Task description:
For each line below that contains the word "normal", make a copy.

Raw data:
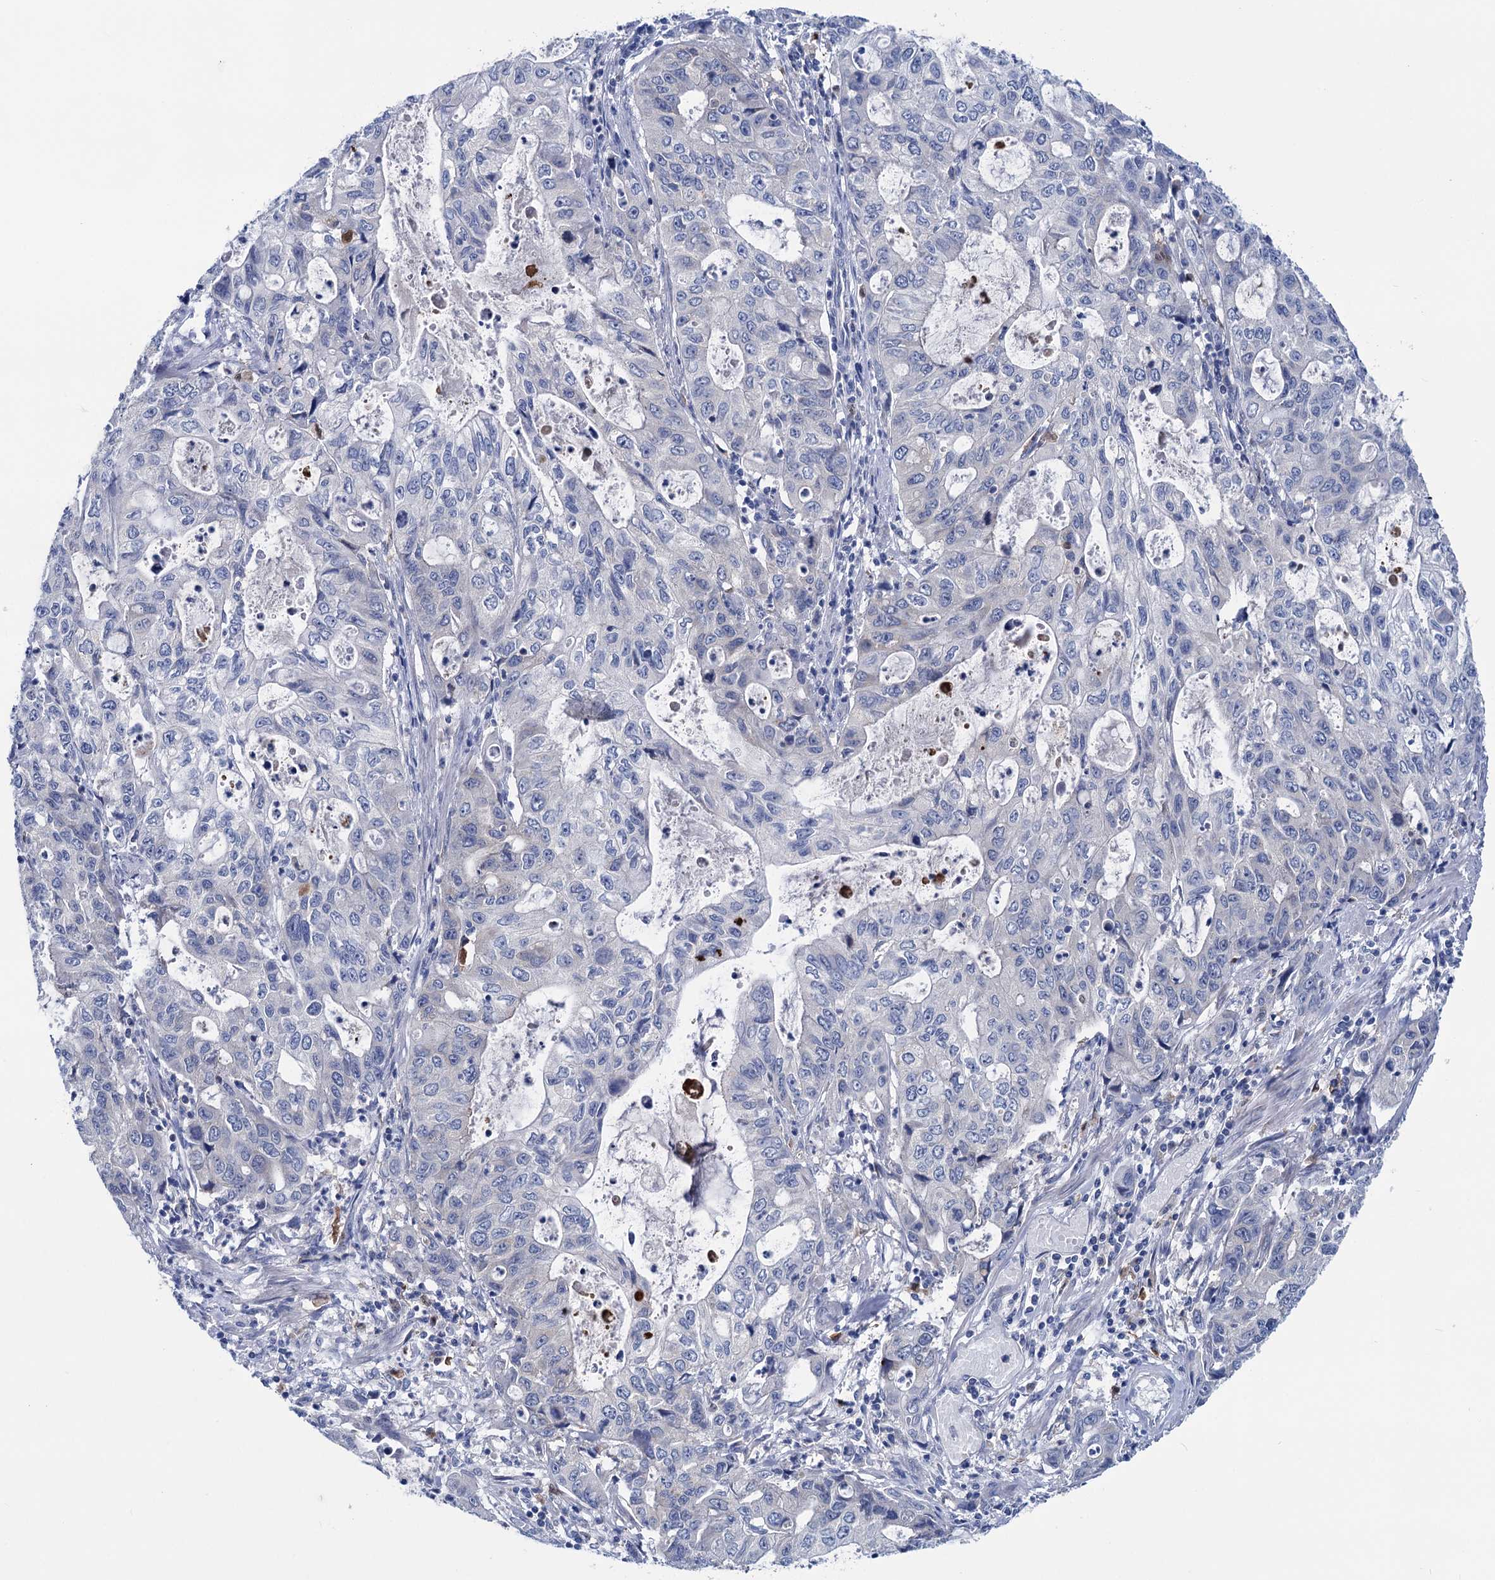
{"staining": {"intensity": "negative", "quantity": "none", "location": "none"}, "tissue": "stomach cancer", "cell_type": "Tumor cells", "image_type": "cancer", "snomed": [{"axis": "morphology", "description": "Adenocarcinoma, NOS"}, {"axis": "topography", "description": "Stomach, upper"}], "caption": "Tumor cells are negative for protein expression in human adenocarcinoma (stomach). (Stains: DAB (3,3'-diaminobenzidine) immunohistochemistry (IHC) with hematoxylin counter stain, Microscopy: brightfield microscopy at high magnification).", "gene": "ZNRD2", "patient": {"sex": "female", "age": 52}}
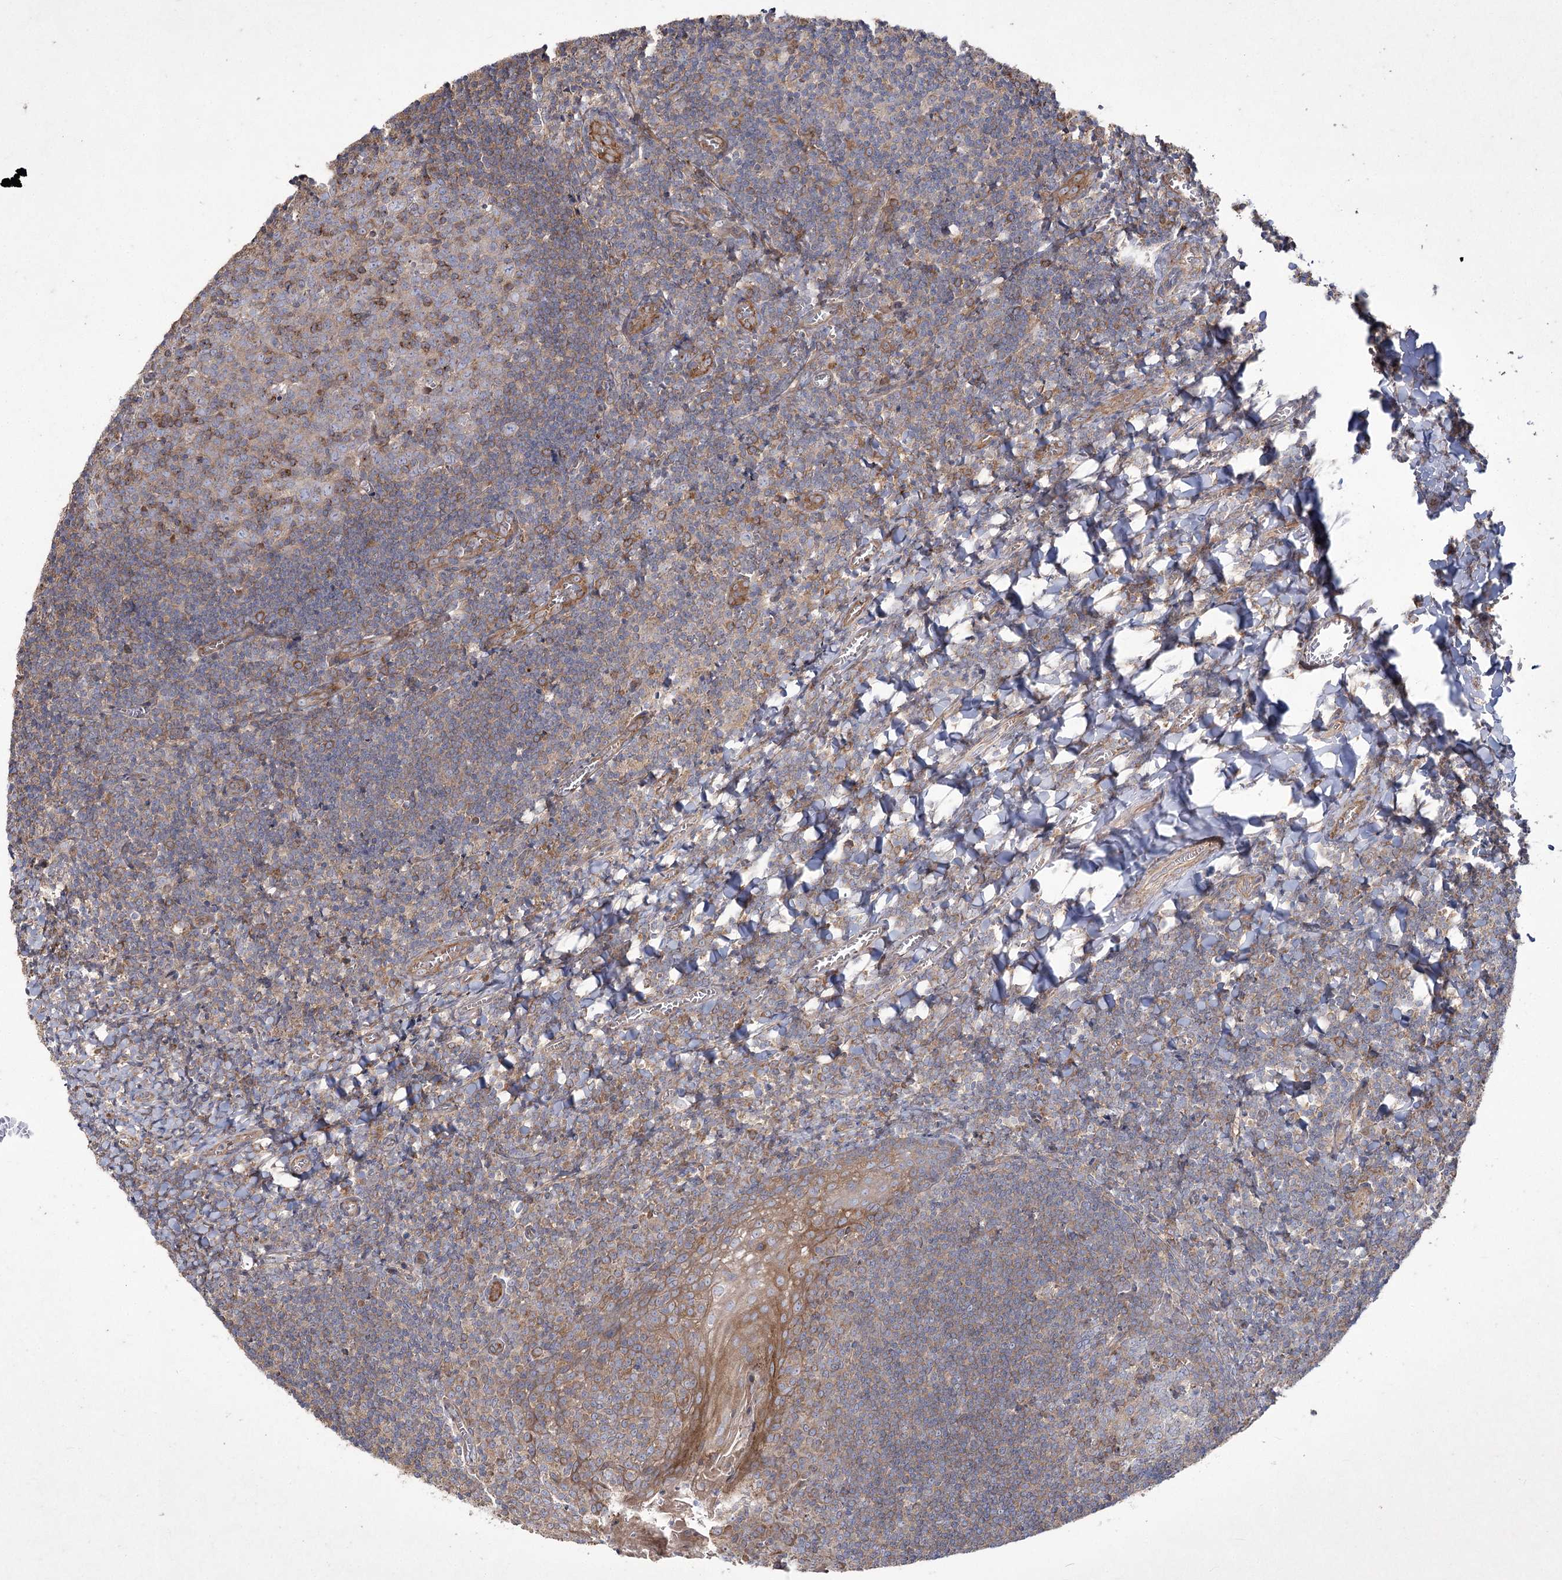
{"staining": {"intensity": "moderate", "quantity": "<25%", "location": "cytoplasmic/membranous"}, "tissue": "tonsil", "cell_type": "Germinal center cells", "image_type": "normal", "snomed": [{"axis": "morphology", "description": "Normal tissue, NOS"}, {"axis": "topography", "description": "Tonsil"}], "caption": "IHC (DAB) staining of unremarkable tonsil reveals moderate cytoplasmic/membranous protein expression in approximately <25% of germinal center cells. (brown staining indicates protein expression, while blue staining denotes nuclei).", "gene": "SH3TC1", "patient": {"sex": "male", "age": 27}}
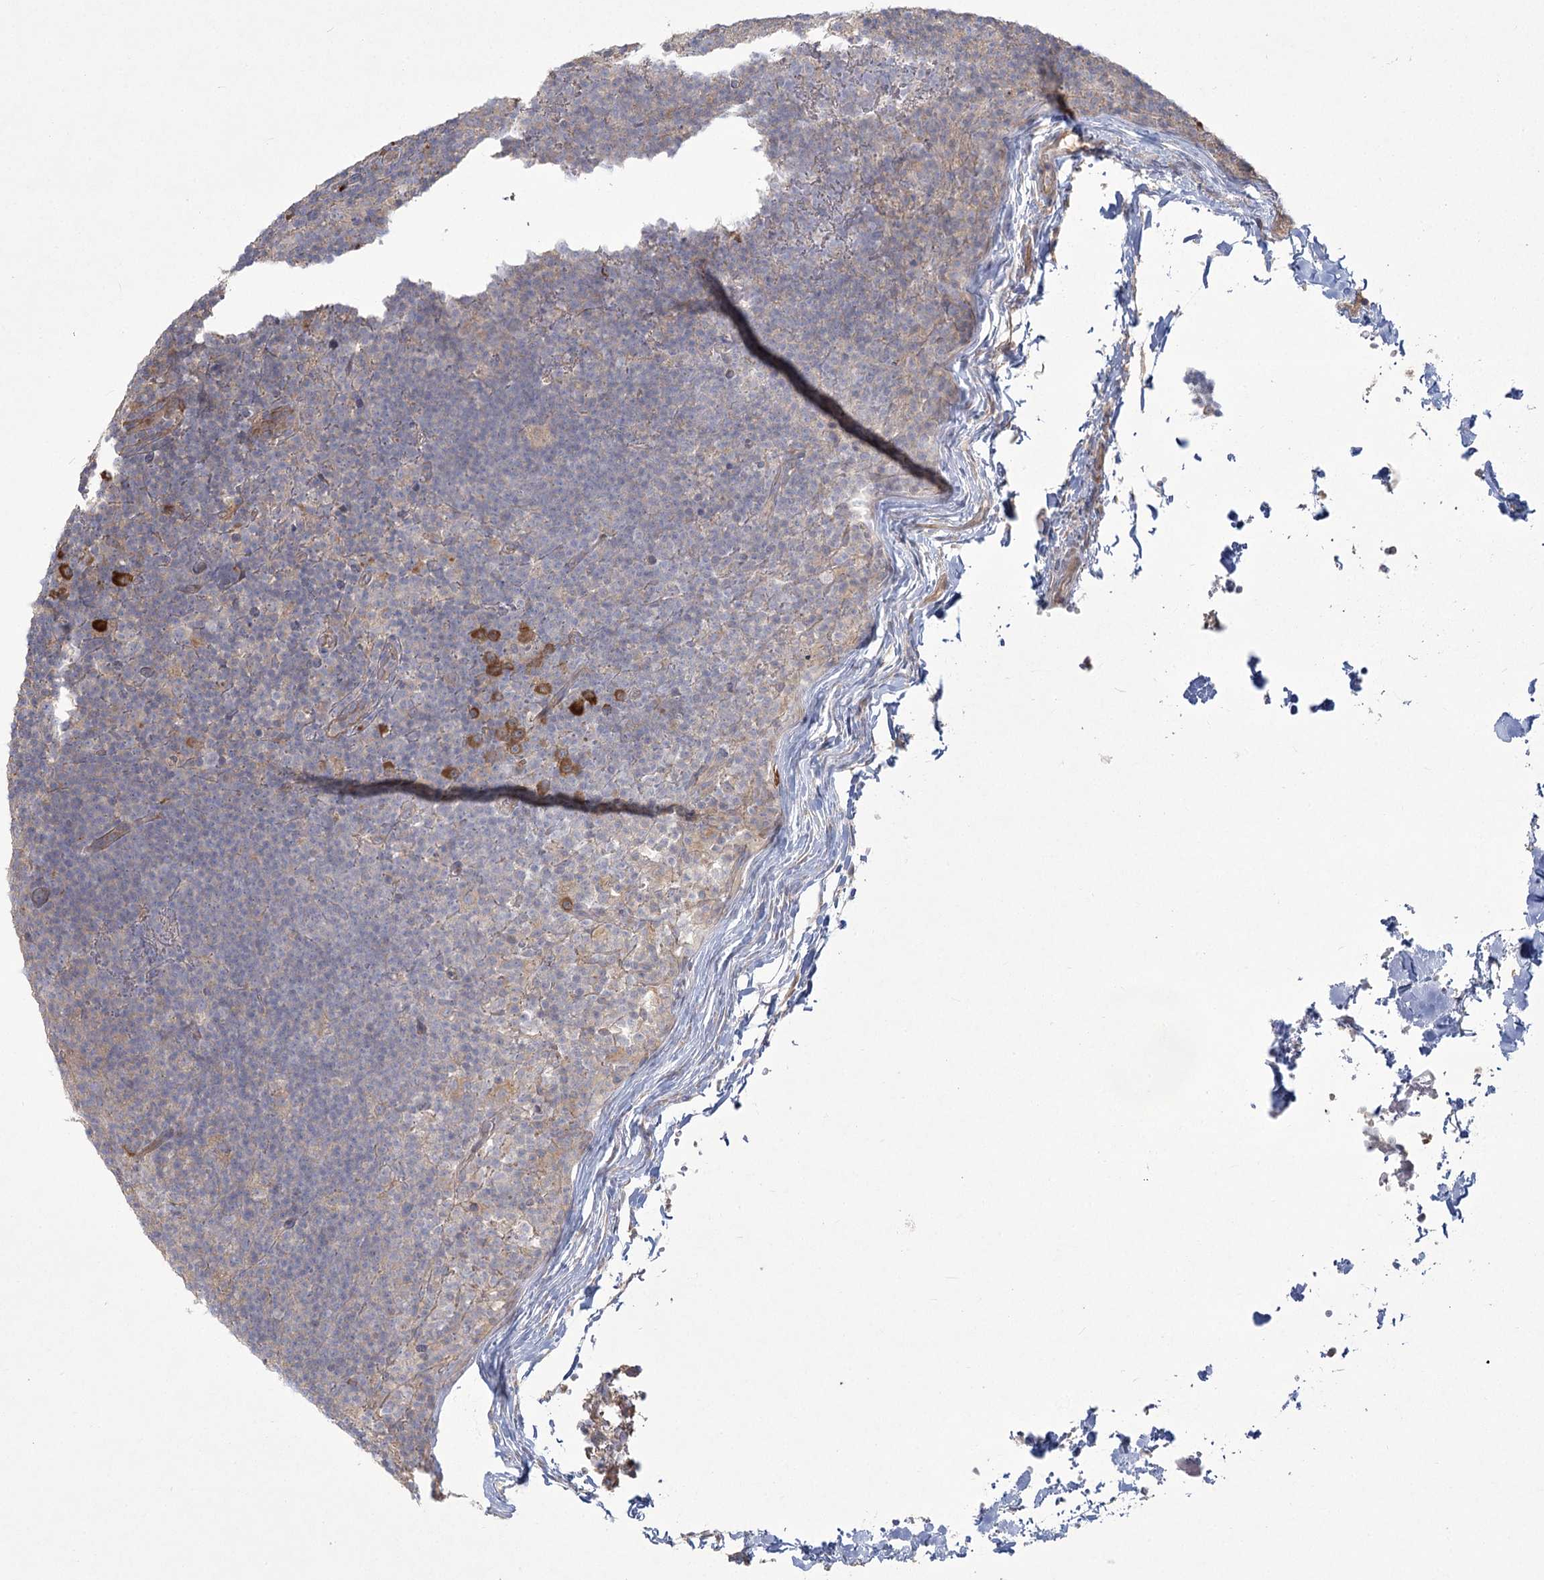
{"staining": {"intensity": "strong", "quantity": "<25%", "location": "cytoplasmic/membranous"}, "tissue": "lymph node", "cell_type": "Non-germinal center cells", "image_type": "normal", "snomed": [{"axis": "morphology", "description": "Normal tissue, NOS"}, {"axis": "morphology", "description": "Inflammation, NOS"}, {"axis": "topography", "description": "Lymph node"}], "caption": "Strong cytoplasmic/membranous expression for a protein is seen in approximately <25% of non-germinal center cells of normal lymph node using immunohistochemistry (IHC).", "gene": "CAMTA1", "patient": {"sex": "male", "age": 55}}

Answer for this exercise:
{"staining": {"intensity": "moderate", "quantity": "<25%", "location": "cytoplasmic/membranous"}, "tissue": "tonsil", "cell_type": "Germinal center cells", "image_type": "normal", "snomed": [{"axis": "morphology", "description": "Normal tissue, NOS"}, {"axis": "topography", "description": "Tonsil"}], "caption": "IHC (DAB) staining of unremarkable tonsil reveals moderate cytoplasmic/membranous protein expression in approximately <25% of germinal center cells. (brown staining indicates protein expression, while blue staining denotes nuclei).", "gene": "SH3TC1", "patient": {"sex": "male", "age": 27}}
{"staining": {"intensity": "strong", "quantity": "<25%", "location": "cytoplasmic/membranous"}, "tissue": "lymph node", "cell_type": "Non-germinal center cells", "image_type": "normal", "snomed": [{"axis": "morphology", "description": "Normal tissue, NOS"}, {"axis": "morphology", "description": "Inflammation, NOS"}, {"axis": "topography", "description": "Lymph node"}], "caption": "Strong cytoplasmic/membranous expression for a protein is seen in approximately <25% of non-germinal center cells of normal lymph node using immunohistochemistry (IHC).", "gene": "CAMTA1", "patient": {"sex": "male", "age": 55}}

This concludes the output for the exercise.